• **WORK TO BE COMPLETED**
Beneath this instruction is a block of data; output from it exactly the lines that run from the one containing "3/25 – 3D Shapes" through the one containing "Настоящото издание представлява", inclusive.
[Opening DATA TO PROCESS section]
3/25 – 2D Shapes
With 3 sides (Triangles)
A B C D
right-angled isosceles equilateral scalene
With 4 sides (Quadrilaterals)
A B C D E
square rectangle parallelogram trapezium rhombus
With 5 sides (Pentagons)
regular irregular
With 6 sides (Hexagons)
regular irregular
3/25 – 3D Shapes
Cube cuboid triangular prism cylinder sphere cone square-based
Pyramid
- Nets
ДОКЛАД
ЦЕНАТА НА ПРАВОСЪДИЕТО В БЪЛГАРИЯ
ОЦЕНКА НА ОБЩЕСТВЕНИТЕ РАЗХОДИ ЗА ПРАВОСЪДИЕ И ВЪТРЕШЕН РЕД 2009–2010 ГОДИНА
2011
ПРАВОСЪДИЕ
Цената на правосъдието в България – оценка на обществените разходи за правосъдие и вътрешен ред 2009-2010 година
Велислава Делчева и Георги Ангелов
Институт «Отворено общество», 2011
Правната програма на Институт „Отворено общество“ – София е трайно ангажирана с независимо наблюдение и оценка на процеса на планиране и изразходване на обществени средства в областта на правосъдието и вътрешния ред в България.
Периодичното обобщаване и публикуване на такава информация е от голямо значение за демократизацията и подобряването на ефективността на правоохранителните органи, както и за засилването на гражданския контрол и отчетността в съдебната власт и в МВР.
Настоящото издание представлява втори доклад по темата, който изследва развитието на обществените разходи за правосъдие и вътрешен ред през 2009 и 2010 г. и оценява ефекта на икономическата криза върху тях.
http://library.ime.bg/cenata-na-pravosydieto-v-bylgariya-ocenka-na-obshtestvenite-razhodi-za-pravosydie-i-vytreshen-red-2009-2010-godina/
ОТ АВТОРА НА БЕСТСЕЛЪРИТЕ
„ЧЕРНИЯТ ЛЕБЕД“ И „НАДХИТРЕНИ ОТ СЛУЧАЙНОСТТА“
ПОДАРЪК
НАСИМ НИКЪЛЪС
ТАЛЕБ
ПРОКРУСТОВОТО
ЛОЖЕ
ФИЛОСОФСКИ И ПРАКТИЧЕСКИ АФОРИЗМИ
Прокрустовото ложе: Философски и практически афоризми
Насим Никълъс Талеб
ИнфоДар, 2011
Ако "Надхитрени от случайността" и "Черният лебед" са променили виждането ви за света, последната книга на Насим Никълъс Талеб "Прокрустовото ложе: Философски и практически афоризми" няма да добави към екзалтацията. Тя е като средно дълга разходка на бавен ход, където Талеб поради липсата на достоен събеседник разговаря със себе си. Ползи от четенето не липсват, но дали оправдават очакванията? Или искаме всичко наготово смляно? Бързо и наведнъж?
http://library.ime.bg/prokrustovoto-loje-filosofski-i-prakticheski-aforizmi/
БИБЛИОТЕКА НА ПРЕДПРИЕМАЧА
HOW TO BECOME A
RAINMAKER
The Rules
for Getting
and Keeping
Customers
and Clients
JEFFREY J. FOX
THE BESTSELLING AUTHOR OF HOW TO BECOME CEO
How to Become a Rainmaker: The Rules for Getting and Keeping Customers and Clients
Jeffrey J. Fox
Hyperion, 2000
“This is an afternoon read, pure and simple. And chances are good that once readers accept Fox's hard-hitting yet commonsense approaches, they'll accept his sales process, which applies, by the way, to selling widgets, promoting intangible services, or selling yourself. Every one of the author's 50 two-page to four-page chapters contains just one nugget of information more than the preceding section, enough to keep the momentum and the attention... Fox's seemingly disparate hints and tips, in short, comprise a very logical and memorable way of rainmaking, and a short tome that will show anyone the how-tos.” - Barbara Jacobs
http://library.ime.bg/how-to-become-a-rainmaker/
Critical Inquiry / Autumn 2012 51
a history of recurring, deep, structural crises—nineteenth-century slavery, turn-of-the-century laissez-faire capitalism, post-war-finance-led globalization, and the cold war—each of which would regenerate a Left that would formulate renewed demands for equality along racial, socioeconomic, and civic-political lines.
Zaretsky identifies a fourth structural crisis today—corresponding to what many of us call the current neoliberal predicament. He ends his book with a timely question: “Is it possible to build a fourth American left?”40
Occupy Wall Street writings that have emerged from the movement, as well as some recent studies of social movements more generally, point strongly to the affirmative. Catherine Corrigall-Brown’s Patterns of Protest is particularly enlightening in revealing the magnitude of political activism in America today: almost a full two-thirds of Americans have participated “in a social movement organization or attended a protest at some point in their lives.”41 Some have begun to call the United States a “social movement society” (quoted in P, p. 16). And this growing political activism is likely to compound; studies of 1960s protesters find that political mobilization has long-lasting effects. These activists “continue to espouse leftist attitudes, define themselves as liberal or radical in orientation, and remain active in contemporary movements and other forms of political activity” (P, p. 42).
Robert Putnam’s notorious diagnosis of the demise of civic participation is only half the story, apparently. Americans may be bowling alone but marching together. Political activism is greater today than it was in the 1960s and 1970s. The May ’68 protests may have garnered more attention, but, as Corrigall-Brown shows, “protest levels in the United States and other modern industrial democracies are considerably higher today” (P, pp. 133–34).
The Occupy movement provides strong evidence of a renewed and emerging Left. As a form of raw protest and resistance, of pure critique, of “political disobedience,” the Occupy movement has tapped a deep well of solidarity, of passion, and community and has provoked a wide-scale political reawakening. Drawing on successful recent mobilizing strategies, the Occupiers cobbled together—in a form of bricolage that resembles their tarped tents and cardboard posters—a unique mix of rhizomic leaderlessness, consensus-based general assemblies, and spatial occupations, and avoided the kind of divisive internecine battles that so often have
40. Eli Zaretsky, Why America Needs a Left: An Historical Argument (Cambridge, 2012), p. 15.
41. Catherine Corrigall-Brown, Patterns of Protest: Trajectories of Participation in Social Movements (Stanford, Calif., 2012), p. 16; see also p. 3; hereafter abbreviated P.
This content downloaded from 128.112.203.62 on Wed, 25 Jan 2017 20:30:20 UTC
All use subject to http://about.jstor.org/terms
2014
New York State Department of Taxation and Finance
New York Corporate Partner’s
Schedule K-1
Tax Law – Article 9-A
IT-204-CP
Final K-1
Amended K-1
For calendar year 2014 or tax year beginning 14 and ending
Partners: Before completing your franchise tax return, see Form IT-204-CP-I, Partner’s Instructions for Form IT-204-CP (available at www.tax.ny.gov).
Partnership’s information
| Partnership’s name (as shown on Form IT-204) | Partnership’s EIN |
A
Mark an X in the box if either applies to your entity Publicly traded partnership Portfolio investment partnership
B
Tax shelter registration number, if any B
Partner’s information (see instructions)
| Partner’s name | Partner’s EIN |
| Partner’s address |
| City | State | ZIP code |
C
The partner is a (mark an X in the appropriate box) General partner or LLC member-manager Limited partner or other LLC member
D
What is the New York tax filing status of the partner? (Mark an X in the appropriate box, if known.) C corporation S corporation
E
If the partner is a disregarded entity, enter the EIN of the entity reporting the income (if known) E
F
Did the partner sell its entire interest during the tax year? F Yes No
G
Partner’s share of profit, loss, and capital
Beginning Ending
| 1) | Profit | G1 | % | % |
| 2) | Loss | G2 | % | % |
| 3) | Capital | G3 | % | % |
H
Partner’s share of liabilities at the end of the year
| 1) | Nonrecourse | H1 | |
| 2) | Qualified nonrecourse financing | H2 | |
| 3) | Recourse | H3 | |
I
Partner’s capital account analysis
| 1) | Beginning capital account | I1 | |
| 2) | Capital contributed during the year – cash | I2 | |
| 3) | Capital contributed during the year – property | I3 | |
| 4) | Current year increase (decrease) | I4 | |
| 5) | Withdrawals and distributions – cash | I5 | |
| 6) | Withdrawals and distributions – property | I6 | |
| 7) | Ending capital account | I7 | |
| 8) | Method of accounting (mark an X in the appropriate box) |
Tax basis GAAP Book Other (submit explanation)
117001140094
[Closing DATA TO PROCESS section]
• **EXERCISE RESPONSE**
3/25 – 3D Shapes
Cube cuboid triangular prism cylinder sphere cone square-based
Pyramid
- Nets
ДОКЛАД
ЦЕНАТА НА ПРАВОСЪДИЕТО В БЪЛГАРИЯ
ОЦЕНКА НА ОБЩЕСТВЕНИТЕ РАЗХОДИ ЗА ПРАВОСЪДИЕ И ВЪТРЕШЕН РЕД 2009–2010 ГОДИНА
2011
ПРАВОСЪДИЕ
Цената на правосъдието в България – оценка на обществените разходи за правосъдие и вътрешен ред 2009-2010 година
Велислава Делчева и Георги Ангелов
Институт «Отворено общество», 2011
Правната програма на Институт „Отворено общество“ – София е трайно ангажирана с независимо наблюдение и оценка на процеса на планиране и изразходване на обществени средства в областта на правосъдието и вътрешния ред в България.
Периодичното обобщаване и публикуване на такава информация е от голямо значение за демократизацията и подобряването на ефективността на правоохранителните органи, както и за засилването на гражданския контрол и отчетността в съдебната власт и в МВР.
Настоящото издание представлява втори доклад по темата, който изследва развитието на обществените разходи за правосъдие и вътрешен ред през 2009 и 2010 г. и оценява ефекта на икономическата криза върху тях.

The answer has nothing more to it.